## THE DATA
####

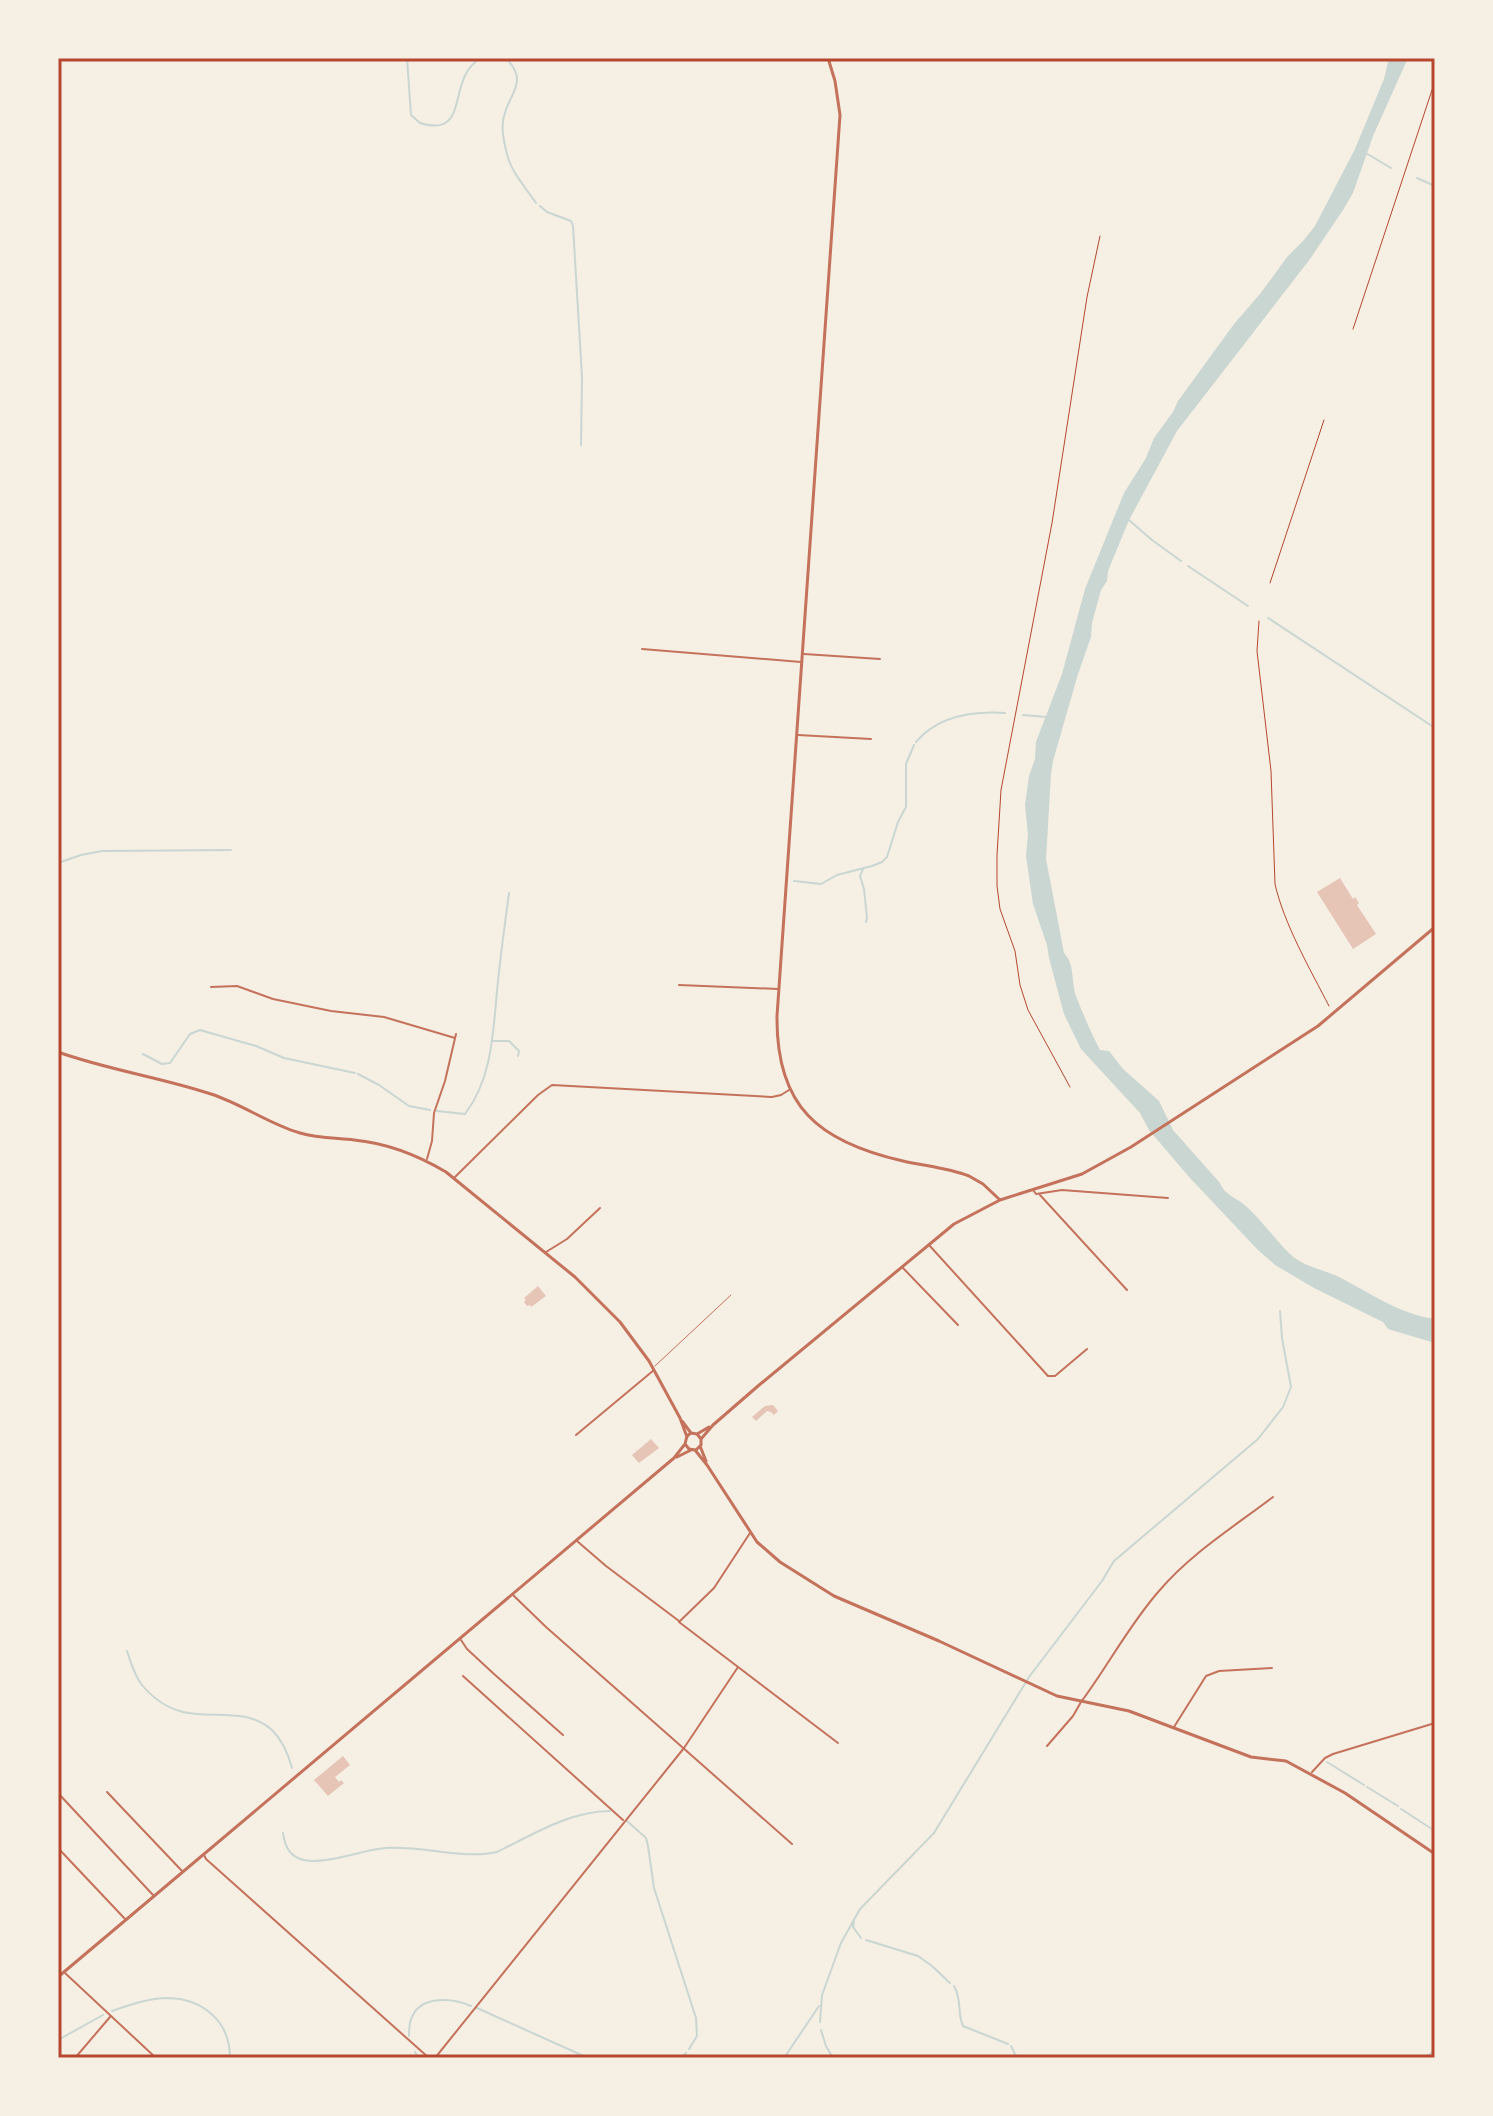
<svg xmlns="http://www.w3.org/2000/svg" width="1493" height="2116" font-family="'Noto Serif',serif">
<style>
.water{fill:#c9d6d2}
.lines{fill:none;stroke-linecap:round;stroke-linejoin:round}
.stream{stroke:#c9d6d2;stroke-width:2}
.building{fill:#e6c5b7}
.path{stroke:#b5482f;stroke-width:1}
.service{stroke:#c5725c;stroke-width:1}
.minor{stroke:#c5725c;stroke-width:2}
.tertiary{stroke:#c5725c;stroke-width:3}
.neatline{fill:none;stroke:#b5482f;stroke-width:3}
</style>
<rect width="100%" height="100%" fill="#f6efe4"/>
<!-- water -->
<path class="water" d="M1389 58H1408L1373 136 1353 193 1343 210 1310 259 1177 431 1129 520 1108 571 1107 581 1101 590 1092 623 1091 637 1078 674 1053 761 1051 774 1046 859 1064 953C1075 964 1071 982 1076 996 1083 1014 1091 1033 1100 1050L1109 1051 1123 1069 1159 1101 1173 1130 1220 1183C1225 1196 1238 1198 1247 1207 1262 1221 1274 1238 1289 1253 1303 1267 1322 1269 1339 1277 1370 1293 1399 1314 1435 1319V1343L1388 1329 1383 1322 1314 1288 1275 1265 1258 1250 1190 1178 1149 1130 1140 1113 1081 1049 1064 1014 1049 958 1047 945 1033 904 1026 856 1028 835 1025 805 1029 776 1035 759 1036 742 1062 674 1085 589 1124 493 1146 458 1154 438 1173 412 1178 401 1234 324 1260 294 1288 256 1303 241 1315 226 1355 149 1384 79Z"/>
<g class="lines">
<!-- stream -->
<path class="stream" d="M407 58 411 115 420 123C427 125 438 128 445 123 463 113 453 74 481 58
M506 58C529 82 510 92 504 116 501 126 504 143 507 154 511 172 526 188 536 203
M1364 152 1391 168
M1417 178 1435 186
M540 206 547 212 571 221 573 226 582 377 581 445
M1129 520 1152 540 1181 561
M1188 566 1248 606
M1268 618 1435 728
M1023 715 1046 717
M916 742C938 716 973 711 1005 713
M58 863 81 855 102 851 231 850
M863 869 860 876 864 889 867 918 866 922
M794 881 821 884 837 875 872 866 882 862 887 857 898 822 906 807V764L914 745
M493 1041H509L519 1051 518 1056
M143 1054 162 1064 170 1063 190 1034 200 1030 256 1046 284 1058 355 1073
M358 1074 379 1085 409 1106 430 1110
M437 1111 465 1114C494 1076 493 1027 498 981 501 952 505 923 509 893
M127 1651C131 1663 134 1675 142 1685 152 1697 167 1708 183 1712 213 1719 246 1707 272 1730 283 1741 288 1753 292 1768
M1327 1762 1364 1785
M1367 1787 1398 1806
M1401 1809 1435 1831
M627 1821 646 1838 648 1846 654 1888 696 2018 697 2036 689 2049
M283 1833C285 1847 290 1857 304 1860 325 1865 362 1850 385 1848 421 1845 463 1860 497 1852 532 1835 570 1811 610 1811
M854 1922 853 1927 861 1938
M866 1940 918 1956 932 1966 950 1983
M954 1986C962 1999 957 2013 963 2026L1008 2044
M477 2008 588 2058
M112 2011C129 2005 149 1998 168 1998 204 1999 230 2022 230 2058
M820 2022 822 1995 841 1943 860 1909 934 1833 1029 1677 1102 1581 1114 1561 1258 1439 1283 1407 1291 1387 1282 1338 1280 1311
M821 2030 826 2046 833 2058
M409 2036C409 2030 409 2023 412 2017 421 1995 453 1998 471 2006
M58 2040 103 2015
M1011 2046 1017 2058
M415 2052 418 2058
M681 2058 686 2053
M784 2058 819 2006
M1423 2058 1435 2051"/>
</g>
<!-- building -->
<path class="building" d="M1340 878 1353 899 1355 897 1359 903 1357 905 1376 934 1353 949 1317 892Z
M538 1286 546 1296 531 1307 530 1305 527 1306 524 1302 526 1300 524 1298Z
M773 1405 778 1411 774 1415 771 1412 767 1411 756 1421 752 1417 765 1406Z
M651 1439 659 1448 639 1463 632 1455Z
M343 1756 350 1765 335 1777 339 1782 341 1780 344 1783 328 1796 314 1780Z"/>
<g class="lines">
<!-- path -->
<path class="path" d="M1353 329 1435 81
M1270 583 1324 420
M1259 621 1257 651 1271 771 1275 884C1284 924 1310 969 1329 1006
M1070 1087 1028 1010 1020 985 1015 951 1000 909 997 886V855L1001 790 1052 523 1087 297 1100 236"/>
<!-- service -->
<path class="service" d="M655 1366 731 1295"/>
<!-- minor -->
<path class="minor" d="M642 649 801 662
M804 654 880 659
M798 735 871 739
M679 985 778 989
M211 987 237 986 273 999 331 1011 384 1017 455 1038
M427 1159 432 1141 434 1113 445 1081 456 1034
M455 1177 538 1095 552 1085 772 1097 781 1095 789 1090
M1033 1190 1036 1194 1062 1190 1168 1198
M1040 1195 1127 1290
M929 1245 1048 1376H1055L1087 1349
M546 1252 567 1239 600 1208
M902 1267 958 1325
M576 1435 654 1370
M750 1533 714 1588 679 1622 838 1743
M577 1541 606 1566 679 1621
M513 1595 546 1627 792 1844
M461 1640 467 1649 494 1674 563 1735
M463 1676 623 1820
M1174 1727 1206 1676 1219 1671 1272 1668
M1047 1746 1073 1716 1081 1702C1108 1666 1129 1625 1159 1591 1190 1554 1235 1526 1273 1497
M1312 1772 1325 1758 1333 1754 1435 1723
M107 1792 183 1872
M58 1793 153 1895
M58 1848 126 1920
M204 1855 206 1859 429 2058
M65 1973 156 2058
M75 2058 110 2017
M435 2058 684 1748 738 1667"/>
<!-- tertiary -->
<path class="tertiary" d="M828 58 835 81 840 115 777 1016C776 1107 819 1142 903 1161 925 1166 948 1168 969 1176L983 1184 1000 1200
M58 1052C108 1070 160 1077 211 1094 242 1104 269 1124 300 1133 317 1138 336 1138 354 1140 386 1143 419 1156 446 1172L575 1277 620 1322 649 1361 680 1418 687 1437
M682 1421 691 1433
M697 1434 701 1439V1445L696 1450 689 1449 685 1444 687 1436 691 1433 697 1434 709 1427
M701 1439 713 1425 758 1386 954 1224 1000 1200 1082 1174 1131 1147 1318 1026 1435 927
M700 1446 706 1461
M695 1450 707 1465 757 1542 780 1562 834 1596 939 1641 1057 1696 1129 1711 1251 1757 1286 1761 1345 1793 1435 1854
M677 1457 691 1450
M58 1977 674 1458 685 1444"/>
</g>
<!-- border -->
<rect width="1493" height="2116" fill="none" stroke="#f6efe4" stroke-width="120"/>
<rect x="60" y="60" width="1373" height="1996" class="neatline"/>
</svg>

####

## EXERCISE GOAL
Take from the listing above each line in which the string "fill" is found.

## ANSWER SPACE
.water{fill:#c9d6d2}
.lines{fill:none;stroke-linecap:round;stroke-linejoin:round}
.building{fill:#e6c5b7}
.neatline{fill:none;stroke:#b5482f;stroke-width:3}
<rect width="100%" height="100%" fill="#f6efe4"/>
<rect width="1493" height="2116" fill="none" stroke="#f6efe4" stroke-width="120"/>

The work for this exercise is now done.